NASA’s commercial crew program and the Space Launch System (SLS) and Orion programs have been sources of heated debate on Capitol Hill that last couple of years. But, as both efforts make progress, could the tensions that often pit the two programs against one another be easing? Not necessarily, based on comments from a couple members of Congress this week.
Rep. Robert Aderholt (R-AL) expressed to the Huntsville Times this week his disappointment with the administration’s fiscal year 2014 budget request, citing NASA in particular. The funding requested for SLS, $1.385 billion, is below the FY12 budget’s nearly $1.5 billion (although it is similar to what the program will end up with in FY13, once final rescission and sequestration cuts are applied and any operations plans changes are implemented.) He also complained that NASA’s proposed asteroid retreival mission “does not commit to using SLS to get there and has no clear time frame or cost estimate,” the Times reported. (NASA has, in fact, suggested sending astronauts to the captured asteroid in cislunar space in 2021 on EM-2, the first crewed SLS/Orion mission, although specific mission architectures and cost estimates are still under development.)
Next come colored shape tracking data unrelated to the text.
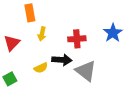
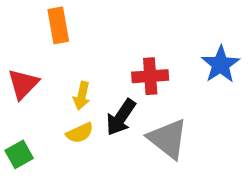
yellow arrow: (42, 34) -> (82, 96), moved
black arrow: (62, 60) -> (121, 117), turned 120

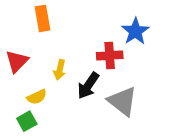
blue star: (221, 64) -> (135, 31), moved
yellow semicircle: (80, 133) -> (37, 97), moved
green square: (19, 154) -> (27, 121), moved

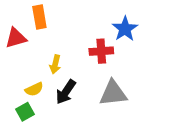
red triangle: (17, 61) -> (16, 38), moved, turned 30
black arrow: (88, 86) -> (66, 92), moved
gray triangle: (122, 101) -> (113, 93), turned -44

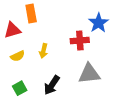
yellow semicircle: (34, 89) -> (18, 56), moved
black arrow: (66, 92) -> (52, 85), moved

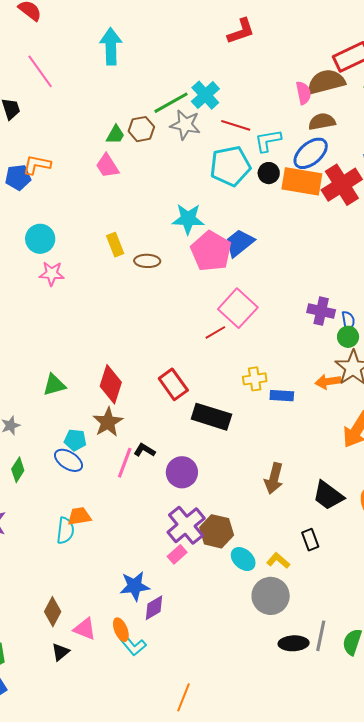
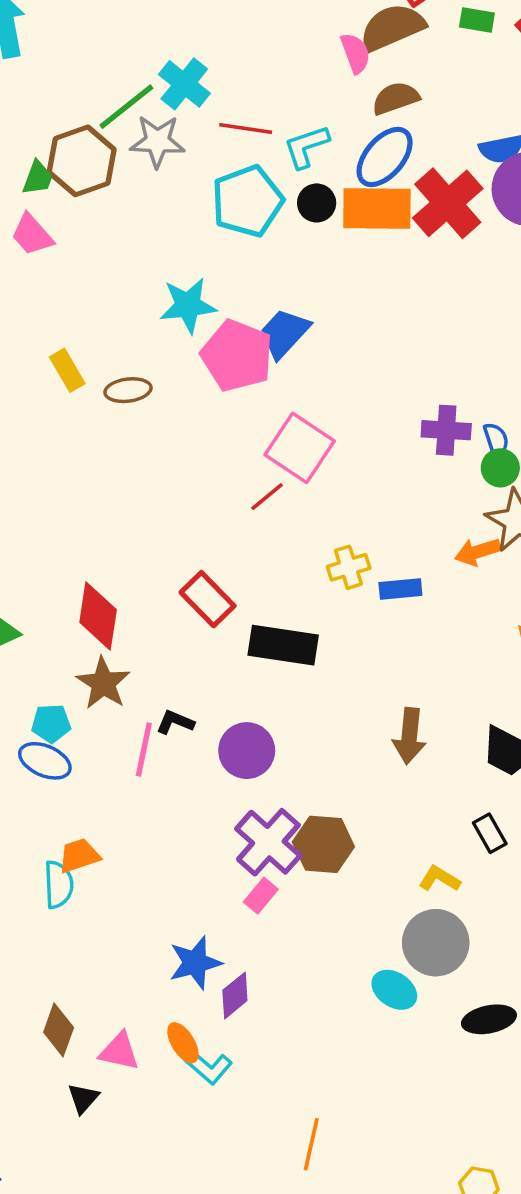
brown hexagon: (141, 129) -> (82, 161), size x1.5
cyan ellipse: (243, 559) -> (394, 990), moved

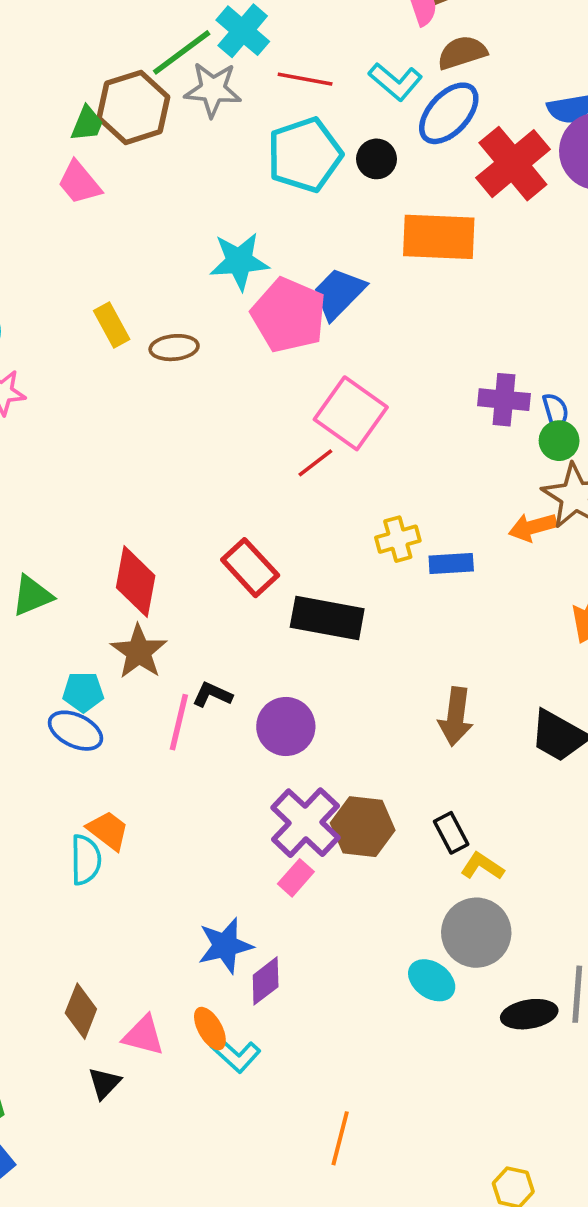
cyan L-shape: (306, 147) -> (395, 82), moved, turned -123
orange rectangle: (377, 209) -> (439, 237), moved
black rectangle: (490, 833) -> (451, 833), moved
orange trapezoid: (79, 856) -> (108, 830), turned 54

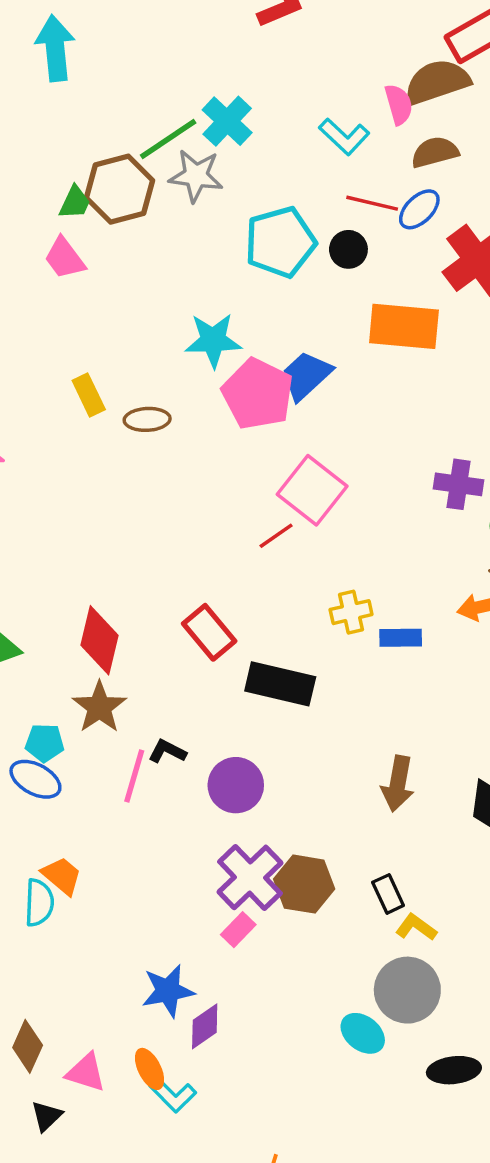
red line: (305, 79) -> (372, 203), moved
cyan L-shape: (395, 82) -> (344, 137), moved
blue ellipse: (449, 113) -> (419, 209), size x0.7

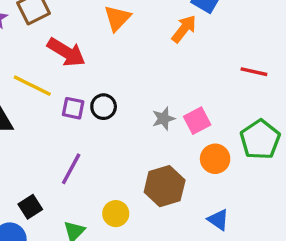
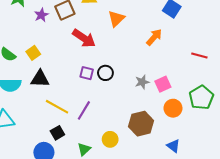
orange arrow: (184, 29) -> (154, 37), moved
yellow line: (32, 86) -> (57, 107), moved

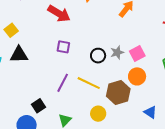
black circle: (105, 73) -> (98, 56), moved
yellow line: (57, 107) -> (89, 83), moved
orange circle: (173, 108) -> (137, 76), moved
yellow circle: (110, 139) -> (98, 114), moved

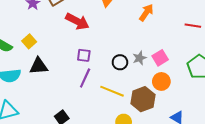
purple line: (63, 83) -> (85, 78), moved

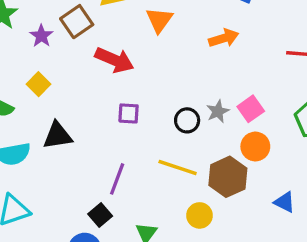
orange arrow: (146, 13) -> (224, 38), turned 42
yellow square: (29, 41) -> (39, 84), moved
purple line: (85, 78) -> (117, 179), moved

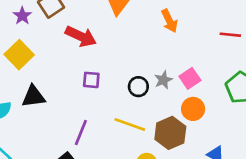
orange arrow: (224, 38) -> (169, 21), turned 80
yellow square: (39, 84) -> (19, 55), size x1.5

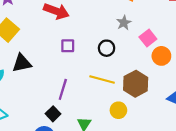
gray star: (163, 80) -> (124, 23), moved
orange circle: (193, 109) -> (161, 56), moved

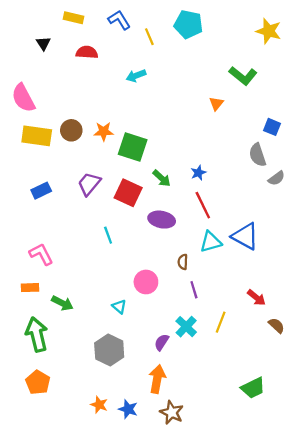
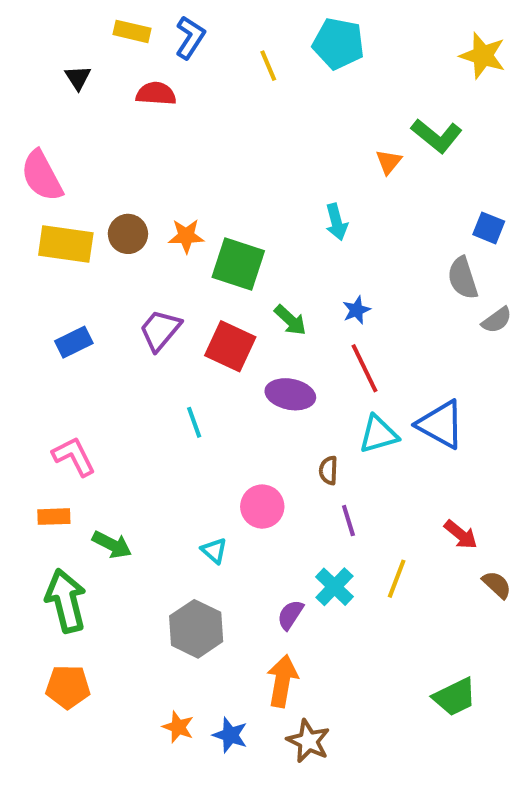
blue L-shape: (119, 20) -> (190, 37), moved, turned 65
cyan arrow: (136, 76) -> (336, 222), moved, turned -84
orange triangle: (216, 104) -> (389, 162), moved
orange pentagon: (38, 382) -> (68, 687), turned -30

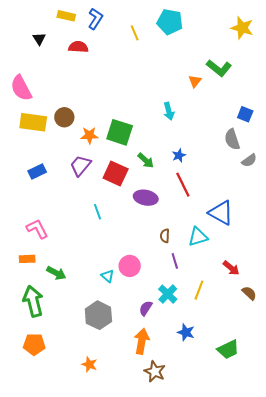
orange star: (186, 236) -> (89, 135), moved
cyan triangle: (379, 434) -> (198, 237), moved
pink circle: (262, 507) -> (130, 266), moved
blue star: (230, 735) -> (186, 332), moved

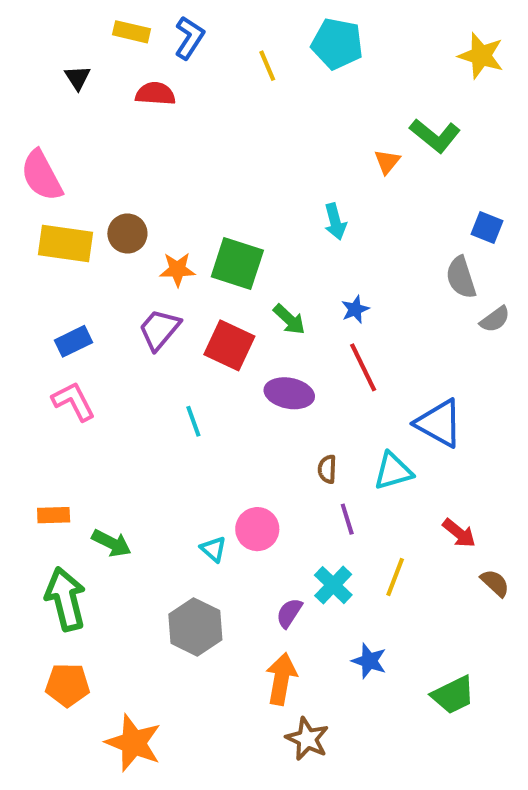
pink L-shape: (37, 229) -> (74, 401), moved
orange star: (89, 364) -> (133, 743), moved, size x1.8

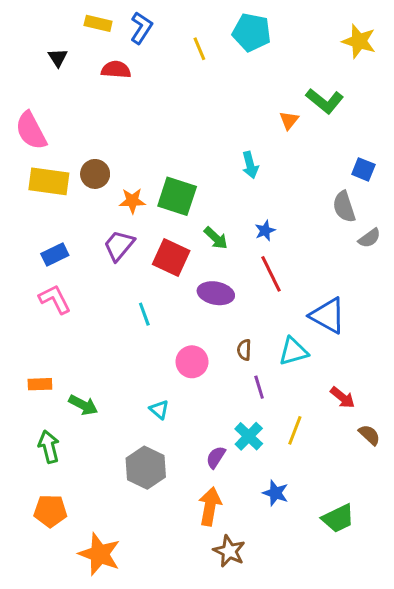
pink circle: (257, 529) -> (192, 362), moved
green arrow: (66, 599) -> (49, 447), size x0.7

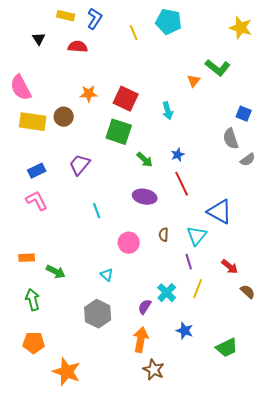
orange star: (132, 201) -> (89, 94), moved
red square: (171, 257) -> (126, 99), moved
cyan triangle: (293, 351) -> (197, 236), turned -35
purple line: (259, 387) -> (189, 262), moved

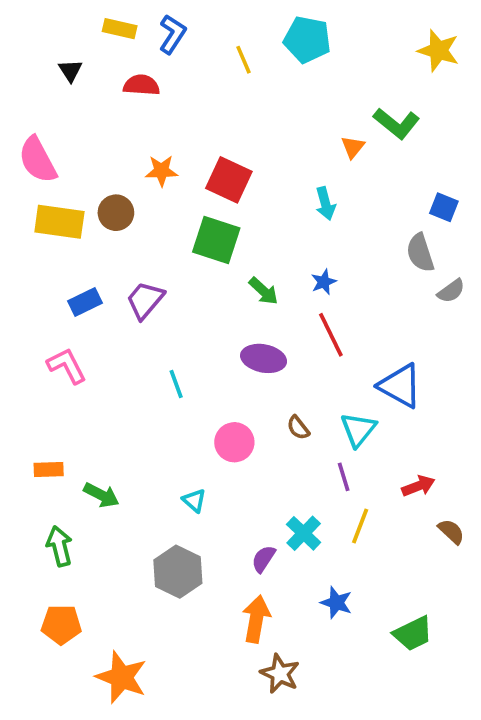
cyan arrow: (168, 111) -> (325, 204), moved
blue rectangle: (37, 171) -> (85, 302), moved
brown semicircle: (164, 235) -> (298, 428), turned -40
red arrow: (230, 267) -> (418, 486), turned -60

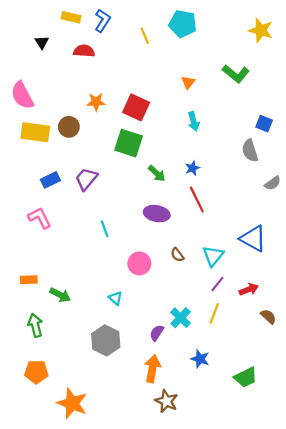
orange triangle: (353, 147) -> (188, 82), moved
gray semicircle: (451, 291) -> (273, 183), moved
blue triangle: (400, 386) -> (253, 239), moved
purple line: (344, 477) -> (217, 284), moved, turned 56

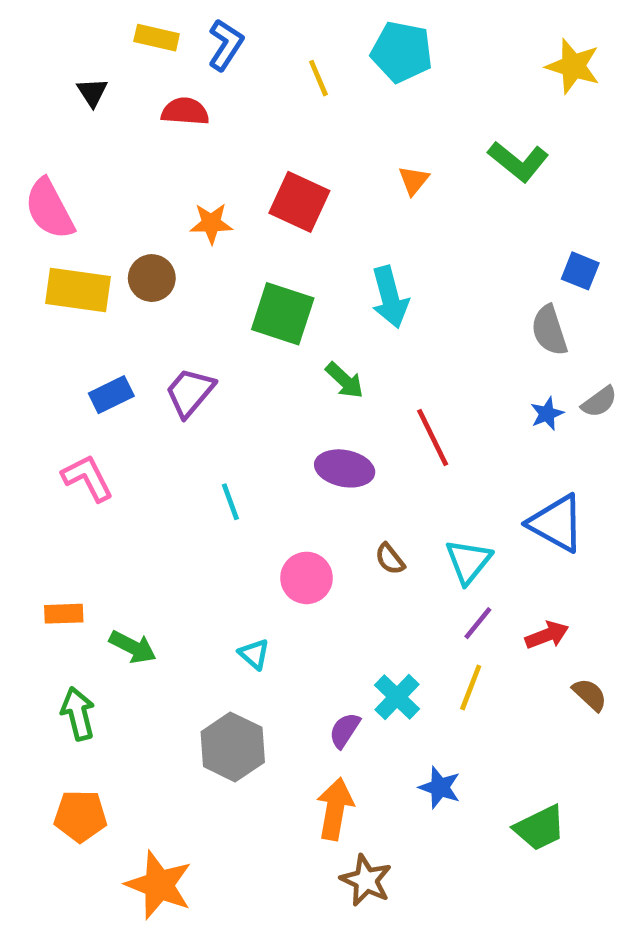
red square: (136, 107) -> (299, 202), moved
cyan arrow: (194, 121) -> (390, 297), moved, size x1.4
blue star: (192, 168) -> (547, 414), moved

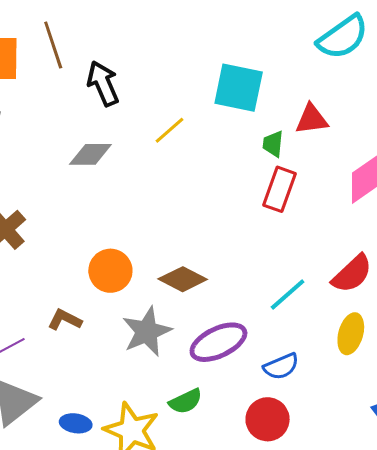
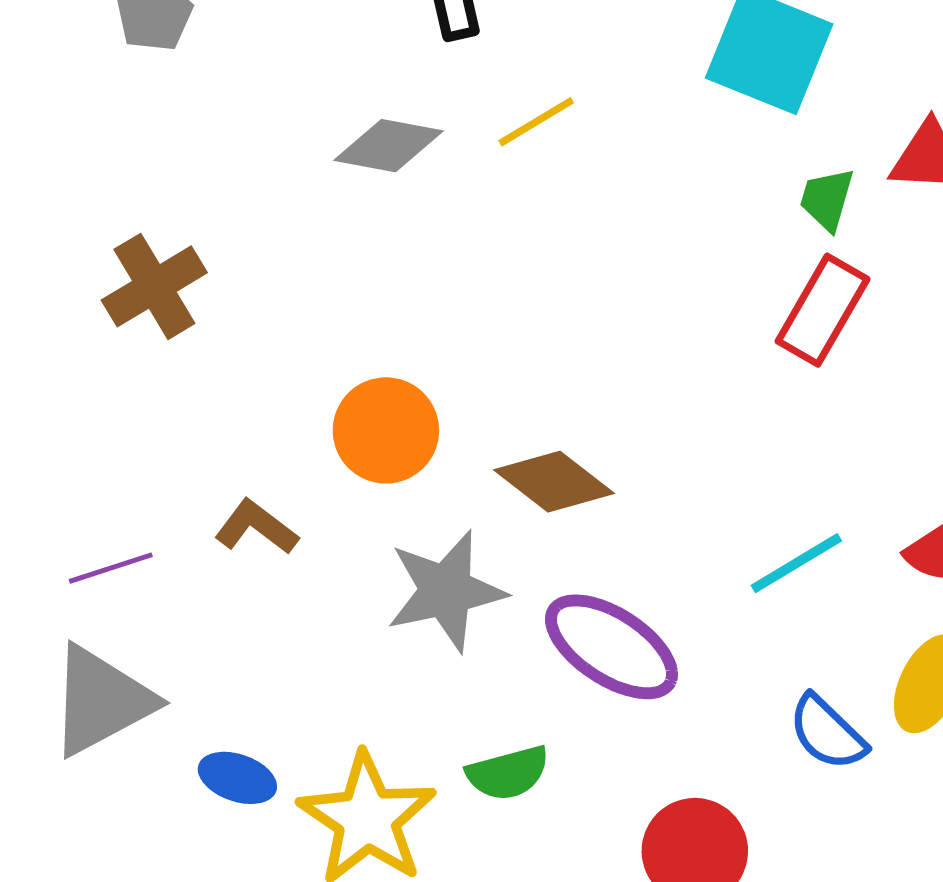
yellow line: (170, 130) -> (536, 122), moved
purple ellipse: (218, 342) -> (611, 647), turned 48
blue semicircle: (281, 366) -> (827, 733), moved, turned 57

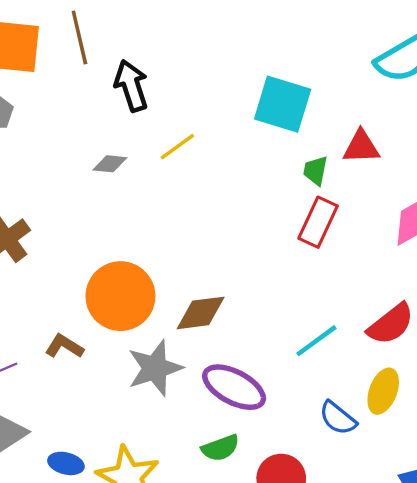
gray diamond: (388, 146) -> (110, 164), size x0.7
orange circle: (386, 430) -> (120, 296), size x1.4
brown diamond: (554, 482) -> (201, 313), turned -40
green semicircle: (508, 773) -> (220, 448), moved

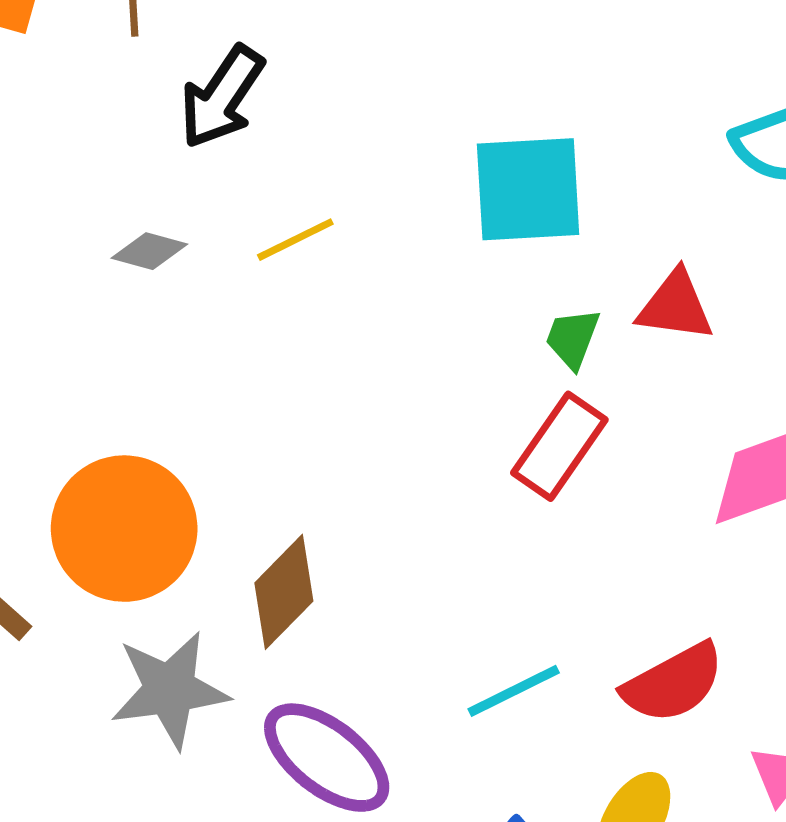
black arrow: (131, 86) -> (222, 97), turned -138
cyan square: (283, 104) -> (528, 189), turned -30
brown diamond: (201, 313) -> (284, 592), turned -48

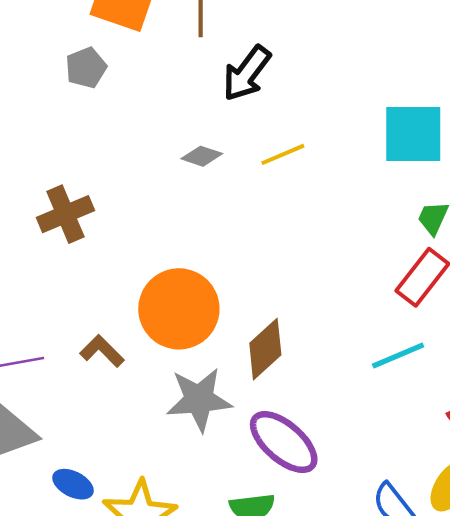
cyan line: (514, 691) -> (398, 356), moved

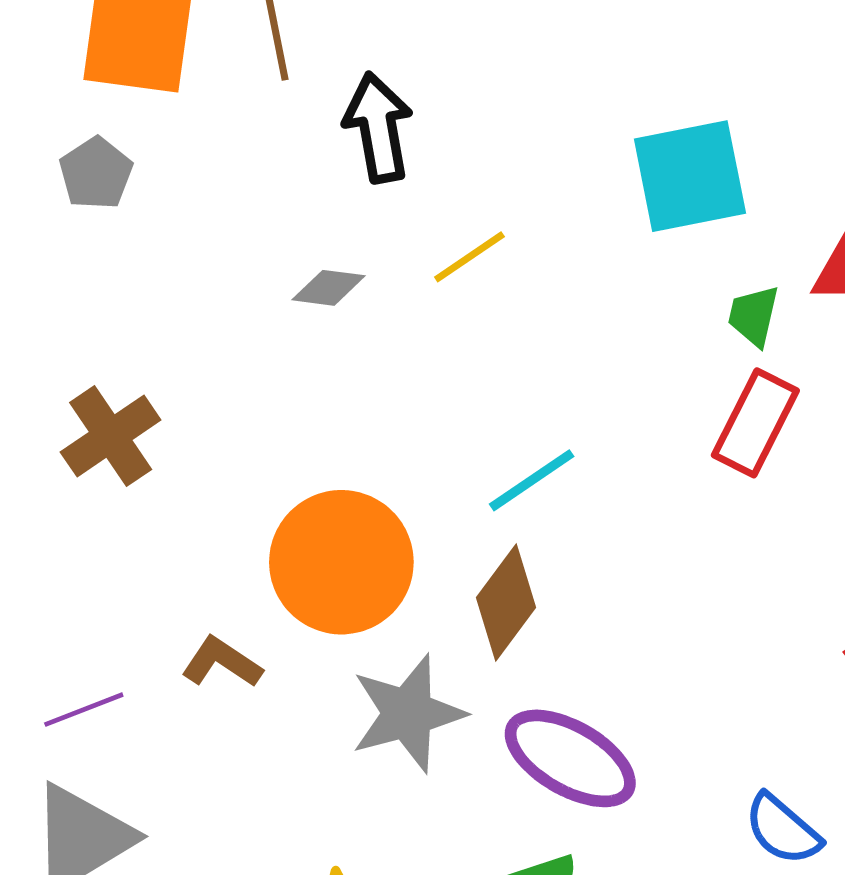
black arrow: (247, 73) -> (378, 128), turned 144
cyan line: (398, 356) -> (532, 480), moved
And what about commercial crew? Aderholt told the Times that, given his perception that SLS was not being adequately funded, the administration’s request for $821 million for commercial crew “is not defensible.”
Late Friday, the House Science Committee’s Democratic Caucus issued a press release from Rep. Donna Edwards (D-MD), ranking member of the committee’s space subcommittee, marking the 32nd anniversary of the first Space Shuttle launch. (The press release doesn’t show up on the caucus’s web site as of Saturday morning.) After recounting the shuttle’s history, she turned her attention to the future, in particular calling for an acceleration of SLS and Orion:
Under current plans, the first crewed flight of Orion/SLS is scheduled for no earlier than 2021—a ten year hiatus in NASA human spaceflight capability. That’s a long time, and I hope that Congress and the Administration can work together to help NASA accelerate the achievement of that capability.
There’s no mention in her statement about how to fund an acceleration of those capabilities, and also no mention of commercial crew, which could return orbital human spaceflight capabilities to NASA (albeit on vehicles owned and perhaps operated by American companies) in 2017, under NASA’s current schedules.